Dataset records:
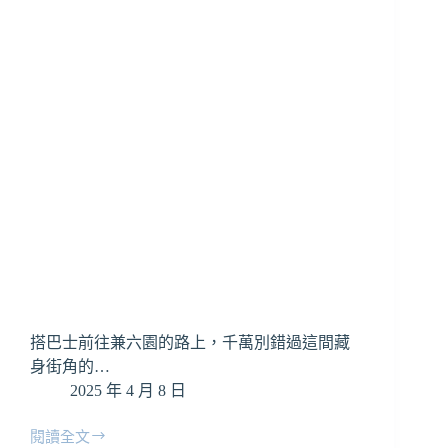
約、
現
場
報
名
流
程
＋
親
訪
亮
點
整
理
搭巴士前往兼六園的路上，千萬別錯過這間藏
身街角的…
2025 年 4 月 8 日
閱讀全文
金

§ What this task involves
Output every line above exactly as it stands, and drop any picture.

§ Answer section
約、
現
場
報
名
流
程
＋
親
訪
亮
點
整
理
搭巴士前往兼六園的路上，千萬別錯過這間藏
身街角的…
2025 年 4 月 8 日
閱讀全文
金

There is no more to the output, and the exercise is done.